It was twenty-two years ago today, more or less, that I was Guest of Honour at Novacon 28.
Tony Blair was in his second year as Prime Minister, the fake glitter of BritPop was only just beginning to rub off, and the World Wide Web was barely eight years old: if there was a web site for NC 28 it’s lost, like the GoH speech I may or may not have given, in the pixel mists of dead media nirvana.

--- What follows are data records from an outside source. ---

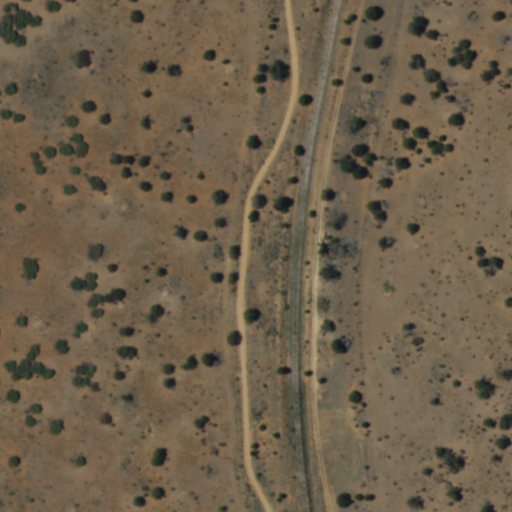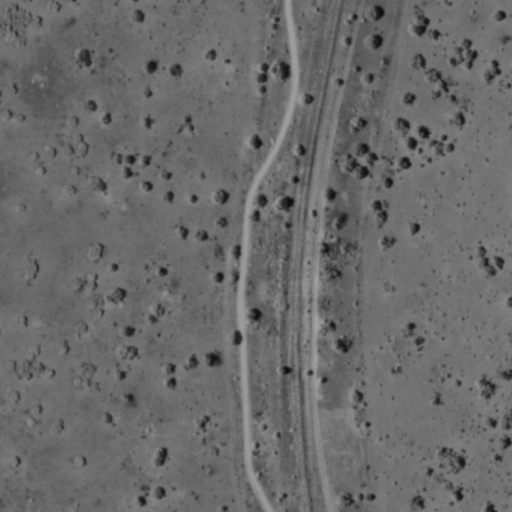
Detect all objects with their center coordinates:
road: (244, 253)
railway: (295, 254)
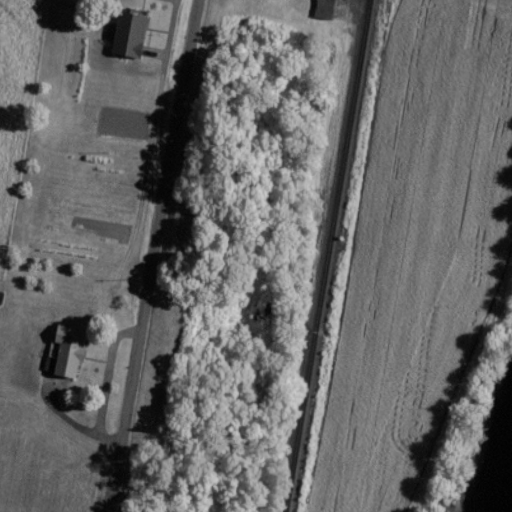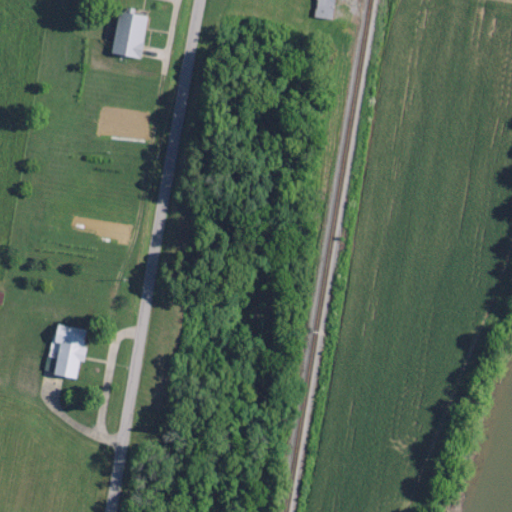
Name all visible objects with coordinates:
building: (330, 9)
building: (135, 34)
road: (154, 255)
railway: (298, 256)
building: (71, 351)
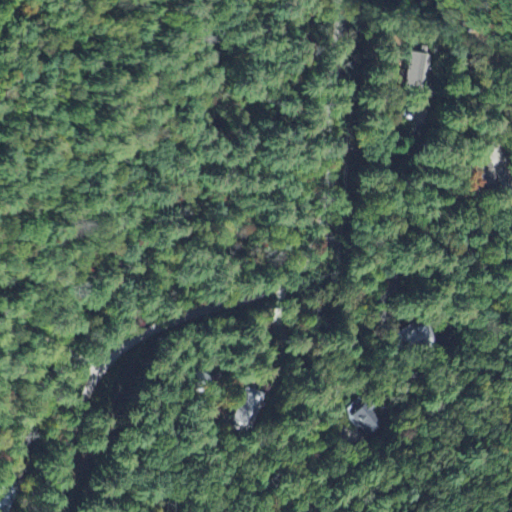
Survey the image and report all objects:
building: (417, 76)
road: (259, 294)
road: (54, 343)
building: (362, 421)
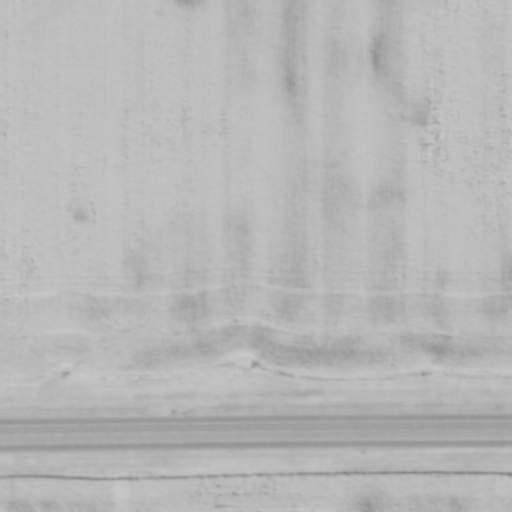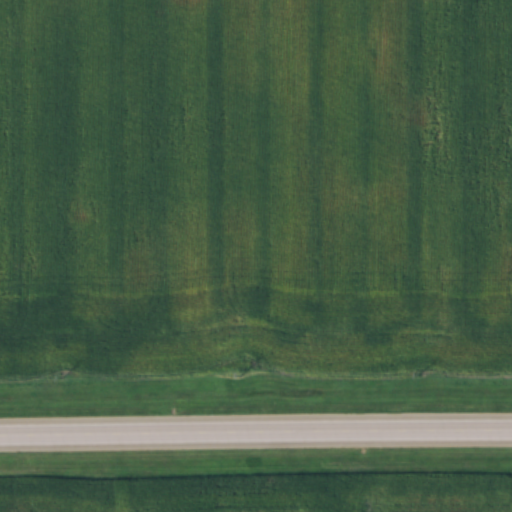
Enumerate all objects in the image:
road: (256, 430)
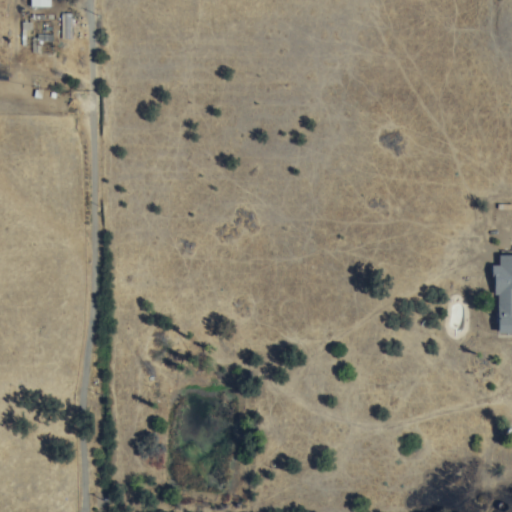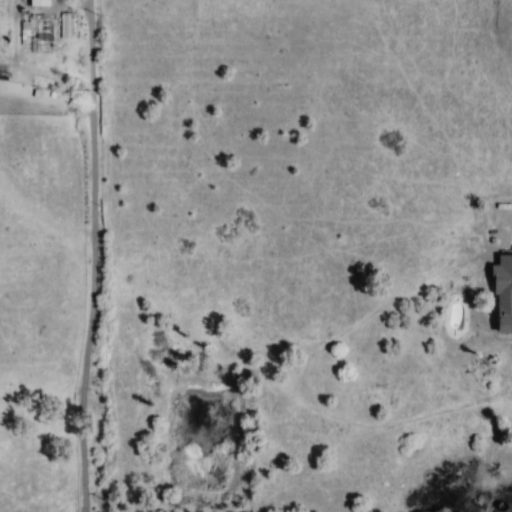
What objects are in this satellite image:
building: (39, 3)
road: (92, 256)
crop: (256, 256)
building: (503, 293)
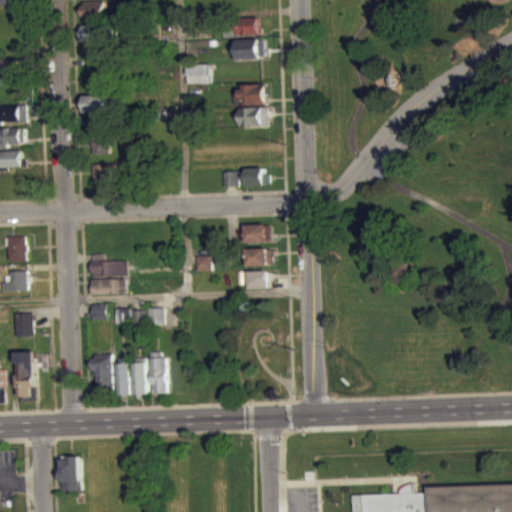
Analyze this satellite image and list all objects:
building: (118, 3)
building: (10, 6)
building: (96, 17)
building: (242, 34)
building: (97, 40)
building: (250, 56)
building: (11, 74)
building: (196, 81)
building: (252, 102)
building: (103, 110)
road: (403, 119)
building: (15, 121)
building: (254, 124)
building: (14, 144)
building: (103, 151)
building: (13, 166)
building: (103, 179)
building: (258, 183)
building: (231, 185)
park: (414, 193)
road: (23, 200)
road: (152, 205)
road: (305, 206)
road: (438, 206)
road: (65, 211)
road: (24, 222)
building: (260, 240)
building: (19, 255)
building: (258, 264)
building: (205, 270)
building: (110, 274)
building: (260, 286)
building: (18, 289)
building: (111, 293)
road: (15, 300)
building: (102, 318)
building: (124, 322)
building: (158, 323)
building: (142, 324)
building: (27, 331)
building: (106, 379)
building: (30, 382)
building: (162, 382)
building: (128, 384)
building: (144, 384)
building: (4, 392)
road: (28, 410)
traffic signals: (315, 413)
road: (255, 415)
traffic signals: (266, 415)
road: (12, 439)
road: (267, 463)
road: (39, 468)
building: (74, 478)
road: (291, 492)
building: (441, 498)
building: (446, 503)
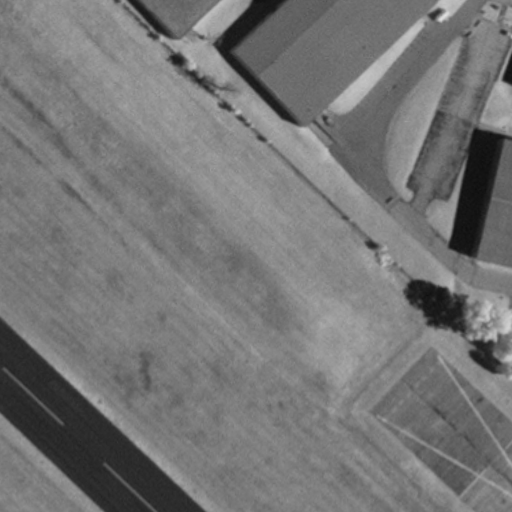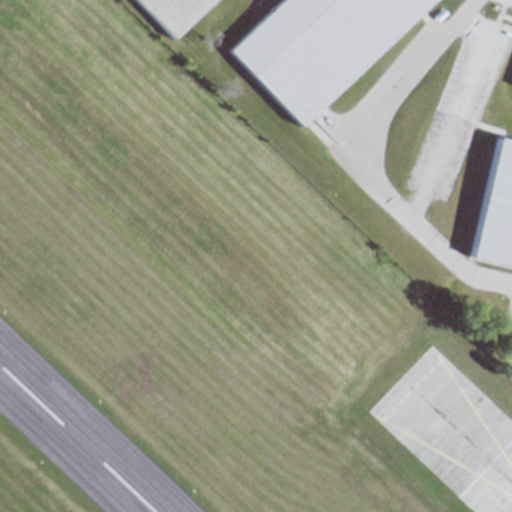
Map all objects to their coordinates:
building: (173, 13)
building: (173, 14)
road: (492, 16)
building: (441, 17)
building: (317, 46)
building: (318, 47)
road: (451, 113)
road: (351, 161)
building: (495, 212)
building: (496, 212)
airport: (206, 307)
airport runway: (76, 439)
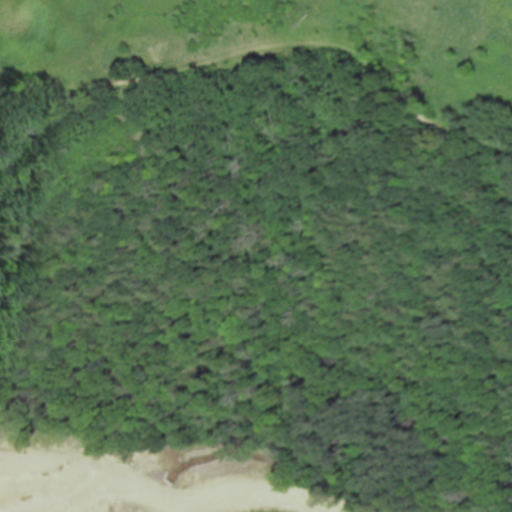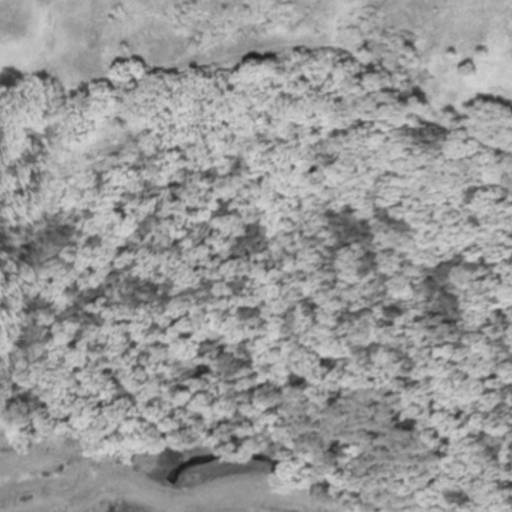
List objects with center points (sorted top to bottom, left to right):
road: (266, 53)
park: (255, 132)
road: (187, 471)
parking lot: (114, 500)
ski resort: (209, 503)
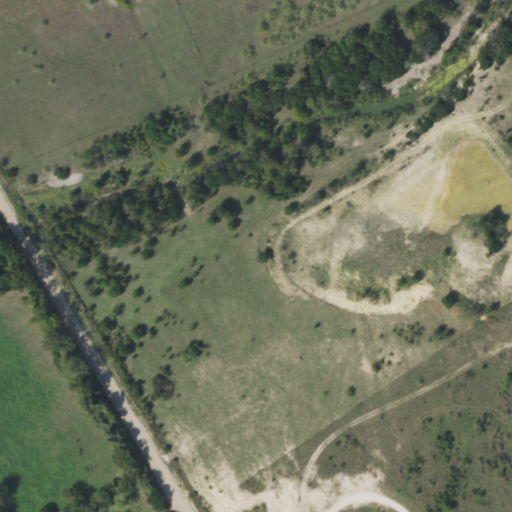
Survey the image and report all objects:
road: (7, 213)
road: (102, 369)
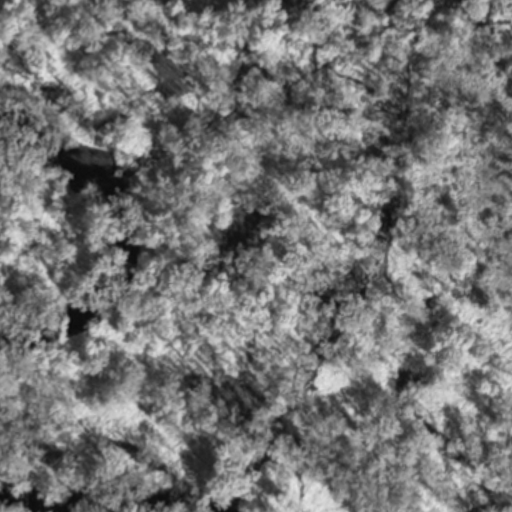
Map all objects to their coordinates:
river: (0, 323)
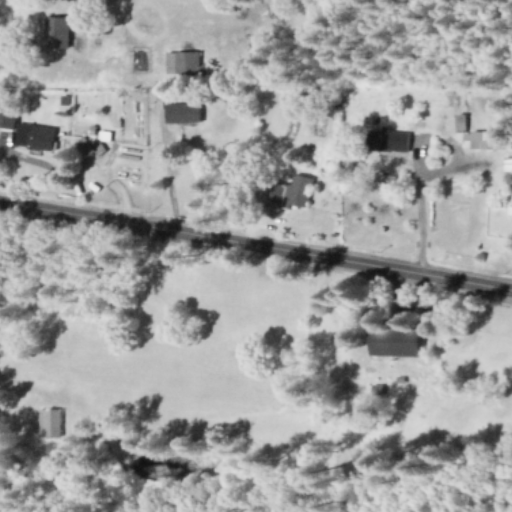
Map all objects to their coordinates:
building: (59, 33)
building: (183, 63)
building: (353, 98)
building: (181, 109)
building: (9, 116)
building: (36, 137)
building: (486, 140)
building: (396, 141)
building: (294, 193)
road: (256, 247)
building: (401, 342)
building: (50, 423)
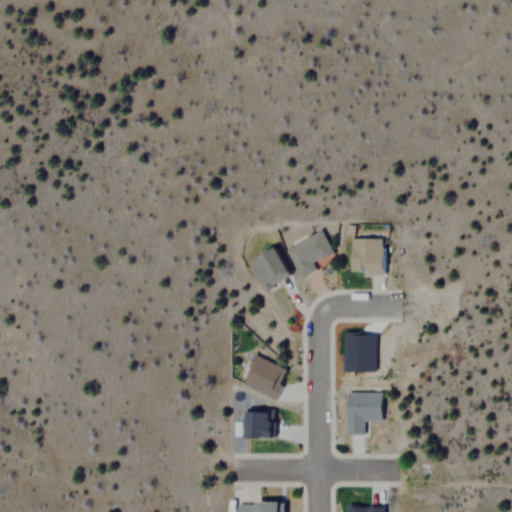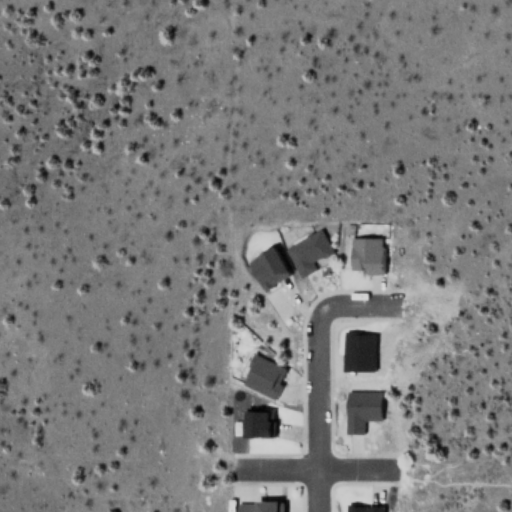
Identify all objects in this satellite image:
building: (318, 251)
building: (309, 252)
building: (375, 253)
building: (367, 255)
building: (270, 268)
building: (276, 269)
building: (360, 352)
building: (360, 352)
building: (270, 372)
road: (317, 375)
building: (266, 377)
building: (366, 403)
building: (362, 410)
building: (264, 423)
building: (265, 423)
road: (313, 469)
building: (265, 506)
building: (269, 506)
building: (367, 506)
building: (364, 508)
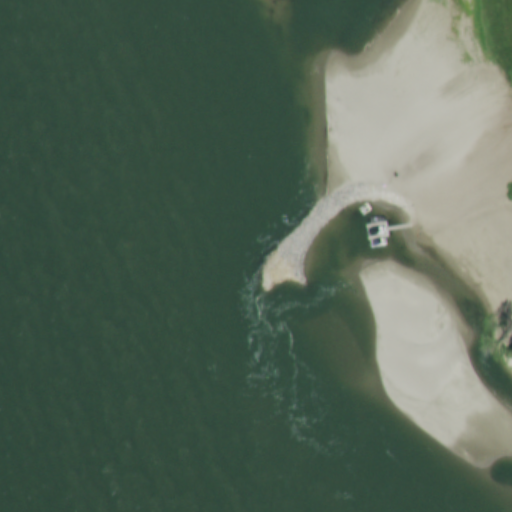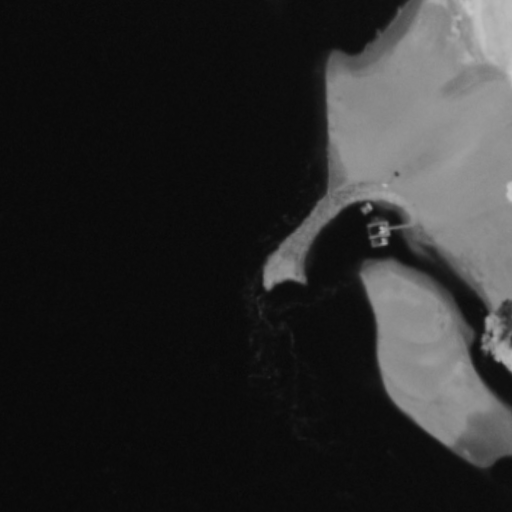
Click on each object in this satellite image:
park: (244, 2)
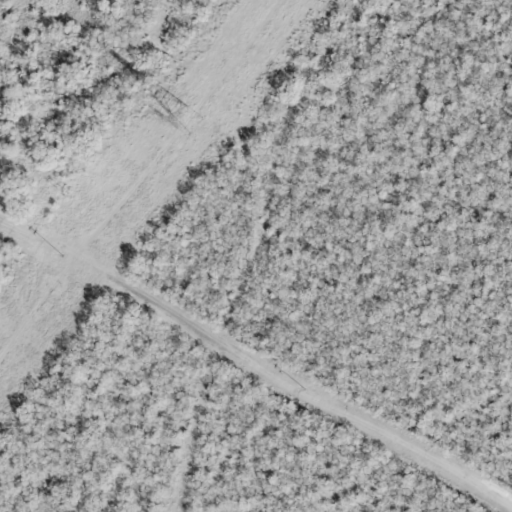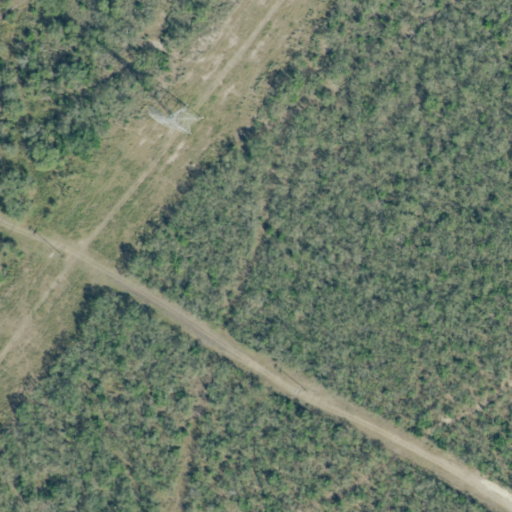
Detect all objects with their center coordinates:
power tower: (187, 119)
power tower: (61, 254)
power tower: (304, 391)
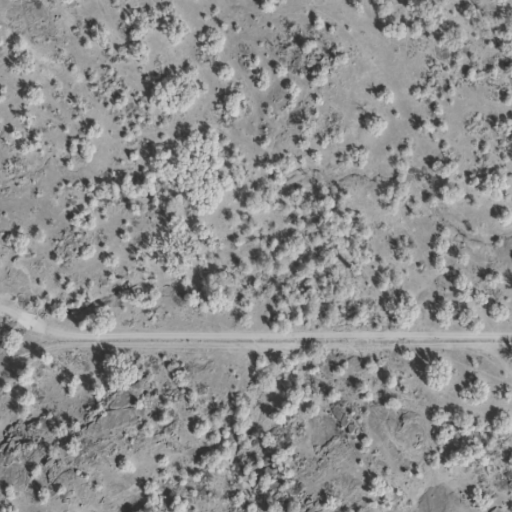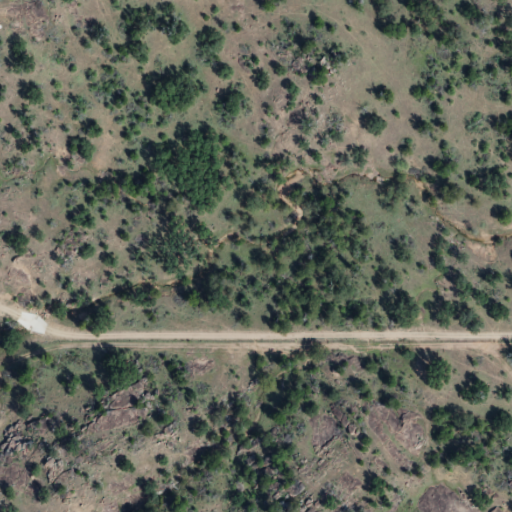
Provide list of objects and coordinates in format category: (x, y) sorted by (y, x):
road: (253, 337)
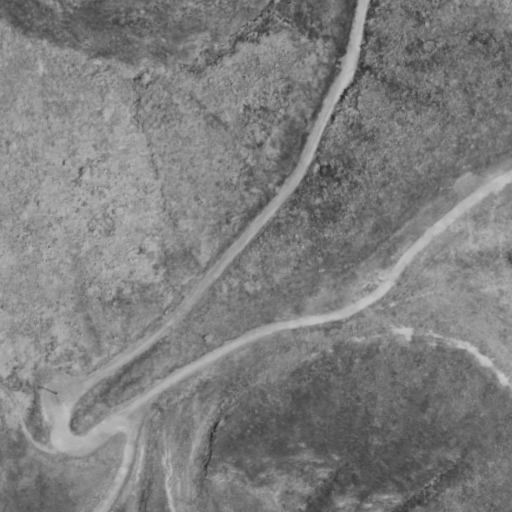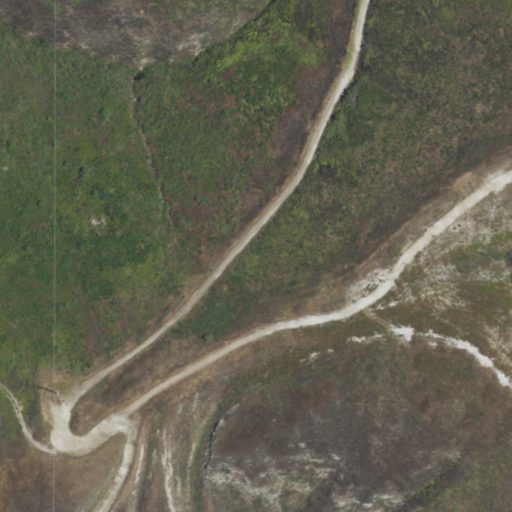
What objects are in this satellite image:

I seem to remember that I signed books alongside the late great Brian Aldiss, and went shopping with Pat Cadigan, and bought a pair of motorcycle boots . . . but was that in Glasgow? Even when you’re the Guest of Honour, conventions tend to blend into a timeless urspace of corridors, meeting rooms, bars and book rooms. I definitely know that, thanks to the crew running the convention, I had a fine, unstressed weekend. And because of the Novacon tradition of printing limited, numbered editions of chapbook by its Guests of Honour, I have a physical souvenir of my GoH stint – a slim pamphlet, illustrated by Dave Mooring, containing two original short stories. One, Alien TV, about a convention of fans of enigmatic interstellar broadcasts; the other, Before The Flood, about the last days of a cult inspired by those same broadcasts. Ten years later, Before The Flood became the seed from which Players, my second police procedural mystery, grew. So that’s a kind of souvenir too, and a debt these few words on the occasion of Novacon’s fiftieth anniversary can hardly repay.